Start of RAW DATA

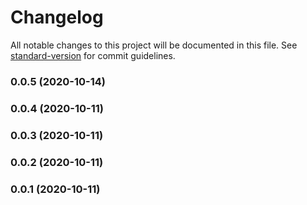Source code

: # Changelog

All notable changes to this project will be documented in this file. See [standard-version](https://github.com/conventional-changelog/standard-version) for commit guidelines.

### 0.0.5 (2020-10-14)

### 0.0.4 (2020-10-11)

### 0.0.3 (2020-10-11)

### 0.0.2 (2020-10-11)

### 0.0.1 (2020-10-11)
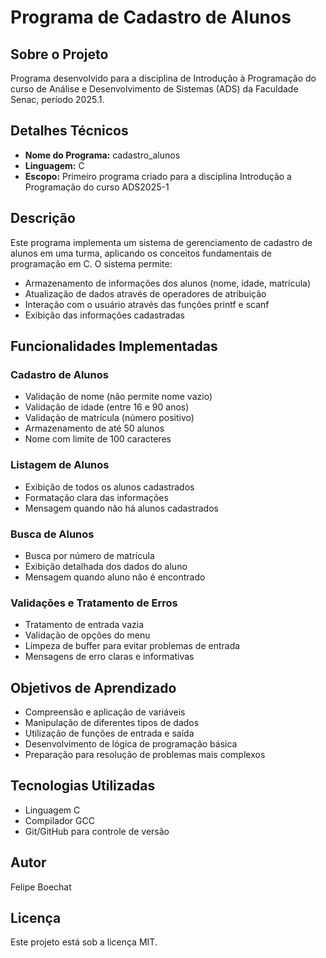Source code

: # Programa de Cadastro de Alunos

## Sobre o Projeto
Programa desenvolvido para a disciplina de Introdução à Programação do curso de Análise e Desenvolvimento de Sistemas (ADS) da Faculdade Senac, período 2025.1.

## Detalhes Técnicos
- **Nome do Programa:** cadastro_alunos
- **Linguagem:** C
- **Escopo:** Primeiro programa criado para a disciplina Introdução a Programação do curso ADS2025-1

## Descrição
Este programa implementa um sistema de gerenciamento de cadastro de alunos em uma turma, aplicando os conceitos fundamentais de programação em C. O sistema permite:

- Armazenamento de informações dos alunos (nome, idade, matrícula)
- Atualização de dados através de operadores de atribuição
- Interação com o usuário através das funções printf e scanf
- Exibição das informações cadastradas

## Funcionalidades Implementadas

### Cadastro de Alunos
- Validação de nome (não permite nome vazio)
- Validação de idade (entre 16 e 90 anos)
- Validação de matrícula (número positivo)
- Armazenamento de até 50 alunos
- Nome com limite de 100 caracteres

### Listagem de Alunos
- Exibição de todos os alunos cadastrados
- Formatação clara das informações
- Mensagem quando não há alunos cadastrados

### Busca de Alunos
- Busca por número de matrícula
- Exibição detalhada dos dados do aluno
- Mensagem quando aluno não é encontrado

### Validações e Tratamento de Erros
- Tratamento de entrada vazia
- Validação de opções do menu
- Limpeza de buffer para evitar problemas de entrada
- Mensagens de erro claras e informativas

## Objetivos de Aprendizado
- Compreensão e aplicação de variáveis
- Manipulação de diferentes tipos de dados
- Utilização de funções de entrada e saída
- Desenvolvimento de lógica de programação básica
- Preparação para resolução de problemas mais complexos

## Tecnologias Utilizadas
- Linguagem C
- Compilador GCC
- Git/GitHub para controle de versão

## Autor
Felipe Boechat

## Licença
Este projeto está sob a licença MIT.
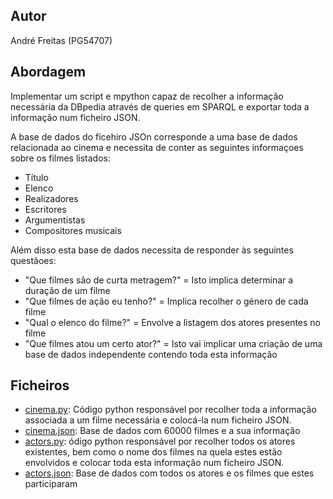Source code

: ## Autor
André Freitas (PG54707)

## Abordagem
Implementar um script e mpython capaz de recolher a informação necessária da DBpedia através de queries em SPARQL e exportar toda a informação num ficheiro JSON.

A base de dados do ficehiro JSOn corresponde a uma base de dados relacionada ao cinema e necessita de conter as seguintes informaçoes sobre os filmes listados:
* Título
* Elenco
* Realizadores
* Escritores
* Argumentistas
* Compositores musicais

Além disso esta base de dados necessita de responder às seguintes questãoes: 
* "Que filmes são de curta metragem?" = Isto implica determinar a duração de um filme 
* "Que filmes de ação eu tenho?" = Implica recolher  o género de cada filme
* "Qual o elenco do filme?" = Envolve a listagem dos atores presentes no filme
* "Que filmes atou um certo ator?" = Isto vai implicar uma criação de uma base de dados independente contendo toda esta informação

## Ficheiros 
* [cinema.py](cinema.py): Código python responsável por recolher toda a informação associada a um filme necessária e colocá-la num ficheiro JSON.
* [cinema.json](cinema.json): Base de dados com 60000 filmes e a sua informação
* [actors.py](actors.py): ódigo python responsável por recolher todos os atores existentes, bem como o nome dos filmes na quela estes estão envolvidos e colocar toda esta informação num ficheiro JSON.
* [actors.json](actors.json): Base de dados com todos os atores e os filmes que estes participaram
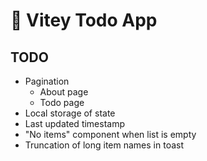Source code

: # 💪 Vitey Todo App

## TODO

- Pagination
  - About page
  - Todo page
- Local storage of state
- Last updated timestamp
- "No items" component when list is empty
- Truncation of long item names in toast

End of RAW DATA

PROBLEM STATEMENT » Considering the records line by line, how many lines hold the string "necessita"? Say only the number.

SOLUTION BELOW » 2